Porque ¿dónde hay una nación tan grande que tenga unos dioses tan cercanos como el Señor, nuestro Dios, siempre que lo invocamos?

Y ¿dónde hay otra nación tan grande que tenga unos mandatos y decretos tan justos como toda esta ley que yo os propongo hoy?

Pero, ten cuidado y guárdate bien de olvidar las cosas que han visto tus ojos y que no se aparten de tu corazón mientras vivas; cuéntaselas a tus hijos y a tus nietos».

Palabra de Dios

Salmo

Sal 147,12-13.15-16.19-20

R/.
 Glorifica al Señor, Jerusalén

V/. Glorifica al Señor, Jerusalén;
alaba a tu Dios, Sión.
Que ha reforzado los cerrojos de tus puertas,
y ha bendecido a tus hijos dentro de ti. R/.

V/. Él envía su mensaje a la tierra,
y su palabra corre veloz;
manda la nieve como lana,
esparce la escarcha como ceniza. R/.

V/. Anuncia su palabra a Jacob,
sus decretos y mandatos a Israel;
con ninguna nación obró así,
ni les dio a conocer sus mandatos. R/.


Evangelio

Lectura del santo evangelio según san Mateo (5,17-19):

EN aquel tiempo, dijo Jesús a sus discípulos:

«No creáis que he venido a abolir la Ley y los Profetas: no he venido a abolir, sino a dar plenitud.

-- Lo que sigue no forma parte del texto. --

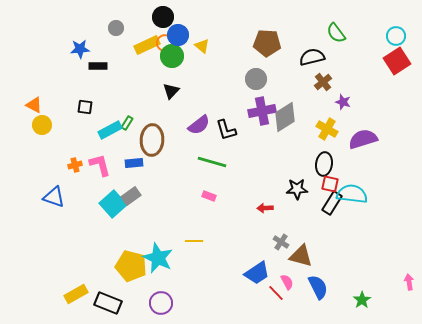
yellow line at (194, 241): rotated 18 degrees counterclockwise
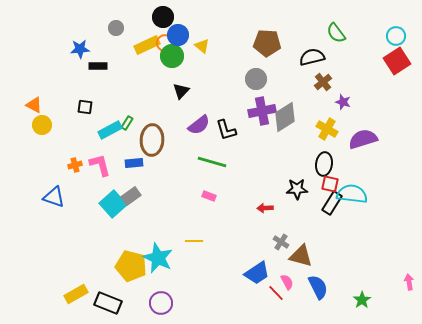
black triangle at (171, 91): moved 10 px right
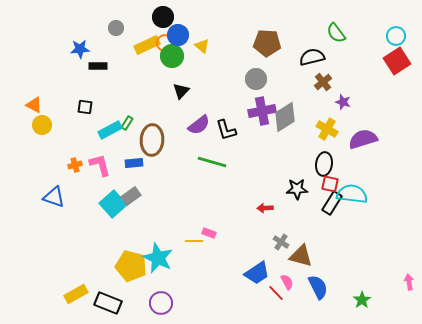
pink rectangle at (209, 196): moved 37 px down
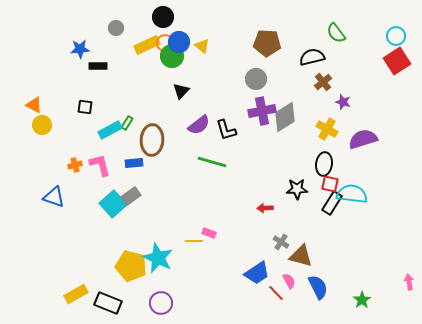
blue circle at (178, 35): moved 1 px right, 7 px down
pink semicircle at (287, 282): moved 2 px right, 1 px up
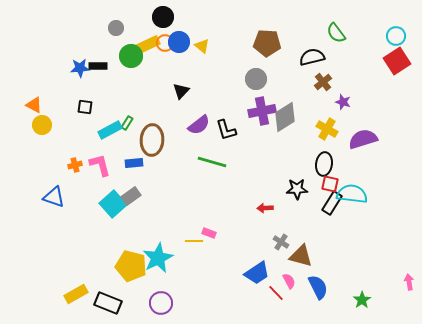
blue star at (80, 49): moved 19 px down
green circle at (172, 56): moved 41 px left
cyan star at (158, 258): rotated 20 degrees clockwise
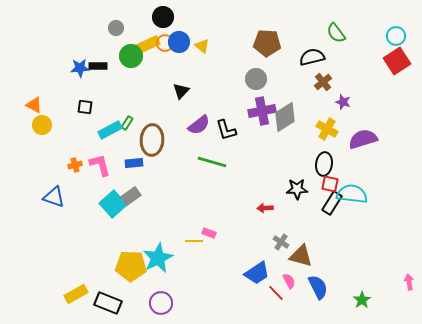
yellow pentagon at (131, 266): rotated 12 degrees counterclockwise
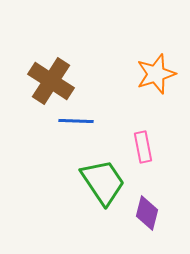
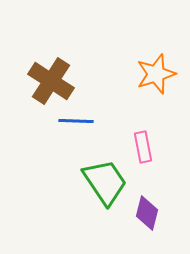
green trapezoid: moved 2 px right
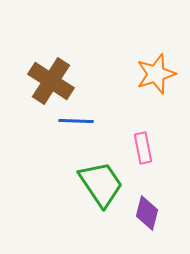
pink rectangle: moved 1 px down
green trapezoid: moved 4 px left, 2 px down
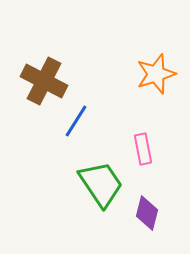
brown cross: moved 7 px left; rotated 6 degrees counterclockwise
blue line: rotated 60 degrees counterclockwise
pink rectangle: moved 1 px down
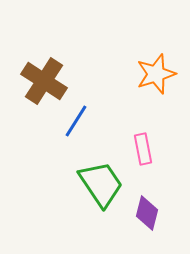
brown cross: rotated 6 degrees clockwise
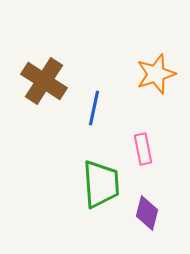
blue line: moved 18 px right, 13 px up; rotated 20 degrees counterclockwise
green trapezoid: rotated 30 degrees clockwise
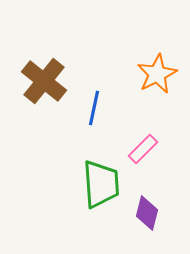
orange star: moved 1 px right; rotated 9 degrees counterclockwise
brown cross: rotated 6 degrees clockwise
pink rectangle: rotated 56 degrees clockwise
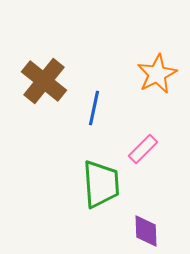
purple diamond: moved 1 px left, 18 px down; rotated 16 degrees counterclockwise
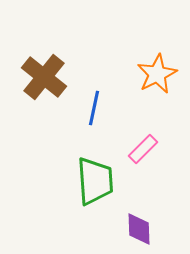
brown cross: moved 4 px up
green trapezoid: moved 6 px left, 3 px up
purple diamond: moved 7 px left, 2 px up
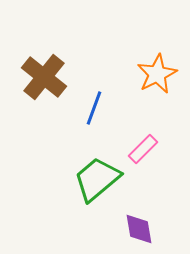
blue line: rotated 8 degrees clockwise
green trapezoid: moved 2 px right, 2 px up; rotated 126 degrees counterclockwise
purple diamond: rotated 8 degrees counterclockwise
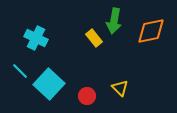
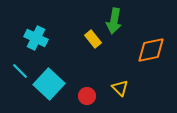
orange diamond: moved 19 px down
yellow rectangle: moved 1 px left, 1 px down
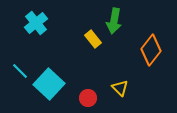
cyan cross: moved 15 px up; rotated 25 degrees clockwise
orange diamond: rotated 40 degrees counterclockwise
red circle: moved 1 px right, 2 px down
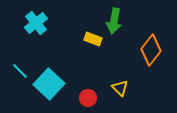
yellow rectangle: rotated 30 degrees counterclockwise
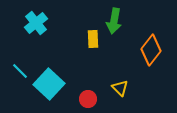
yellow rectangle: rotated 66 degrees clockwise
red circle: moved 1 px down
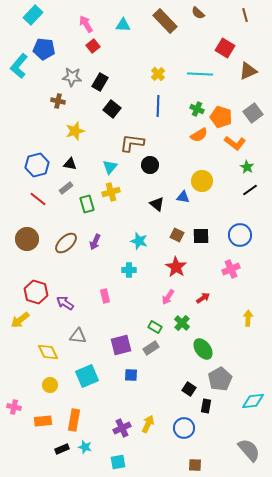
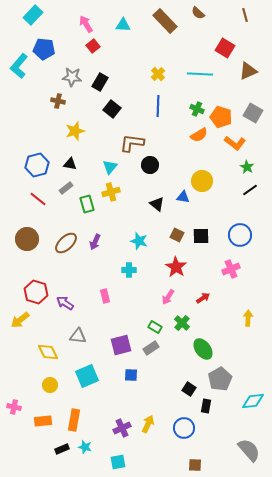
gray square at (253, 113): rotated 24 degrees counterclockwise
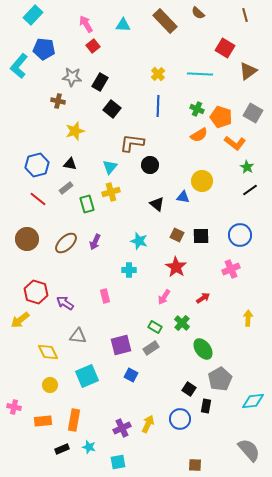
brown triangle at (248, 71): rotated 12 degrees counterclockwise
pink arrow at (168, 297): moved 4 px left
blue square at (131, 375): rotated 24 degrees clockwise
blue circle at (184, 428): moved 4 px left, 9 px up
cyan star at (85, 447): moved 4 px right
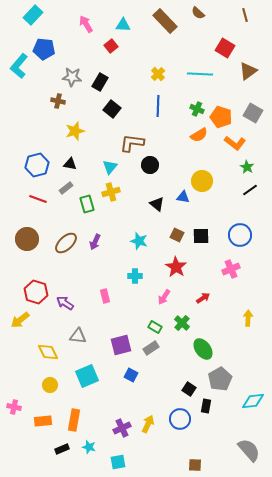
red square at (93, 46): moved 18 px right
red line at (38, 199): rotated 18 degrees counterclockwise
cyan cross at (129, 270): moved 6 px right, 6 px down
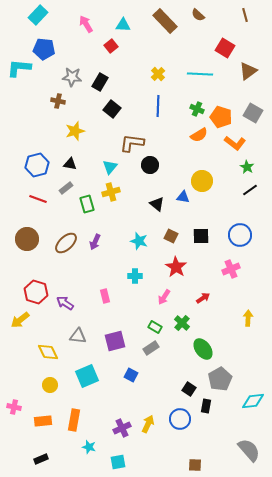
brown semicircle at (198, 13): moved 2 px down
cyan rectangle at (33, 15): moved 5 px right
cyan L-shape at (19, 66): moved 2 px down; rotated 55 degrees clockwise
brown square at (177, 235): moved 6 px left, 1 px down
purple square at (121, 345): moved 6 px left, 4 px up
black rectangle at (62, 449): moved 21 px left, 10 px down
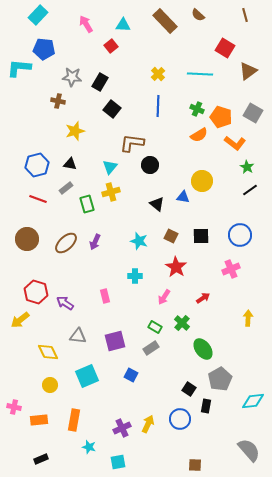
orange rectangle at (43, 421): moved 4 px left, 1 px up
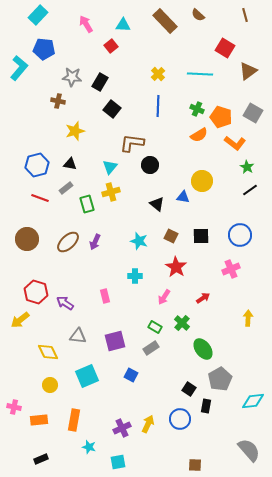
cyan L-shape at (19, 68): rotated 125 degrees clockwise
red line at (38, 199): moved 2 px right, 1 px up
brown ellipse at (66, 243): moved 2 px right, 1 px up
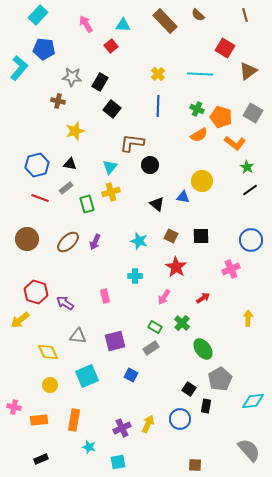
blue circle at (240, 235): moved 11 px right, 5 px down
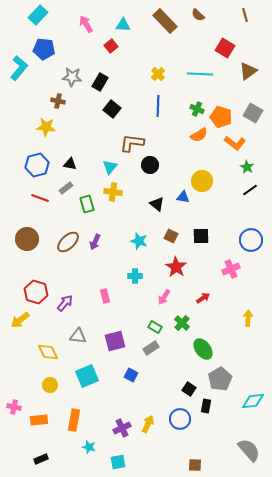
yellow star at (75, 131): moved 29 px left, 4 px up; rotated 24 degrees clockwise
yellow cross at (111, 192): moved 2 px right; rotated 24 degrees clockwise
purple arrow at (65, 303): rotated 96 degrees clockwise
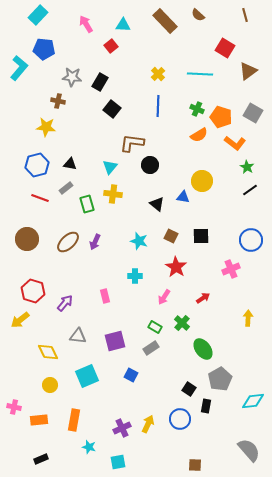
yellow cross at (113, 192): moved 2 px down
red hexagon at (36, 292): moved 3 px left, 1 px up
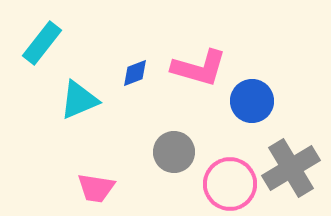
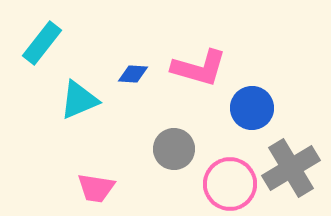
blue diamond: moved 2 px left, 1 px down; rotated 24 degrees clockwise
blue circle: moved 7 px down
gray circle: moved 3 px up
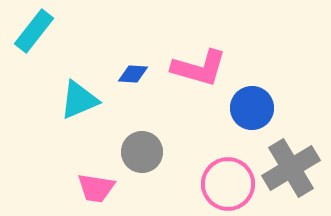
cyan rectangle: moved 8 px left, 12 px up
gray circle: moved 32 px left, 3 px down
pink circle: moved 2 px left
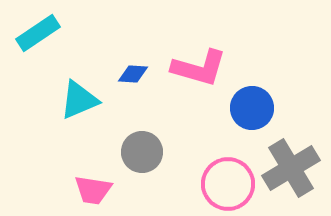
cyan rectangle: moved 4 px right, 2 px down; rotated 18 degrees clockwise
pink trapezoid: moved 3 px left, 2 px down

En verdad os digo que antes pasarán el cielo y la tierra que deje de cumplirse hasta la última letra o tilde de la ley.

El que se salte uno solo de los preceptos menos importantes y se lo enseñe así a los hombres será el menos importante en el reino de los cielos.

Pero quien los cumpla y enseñe será grande en el reino de los cielos».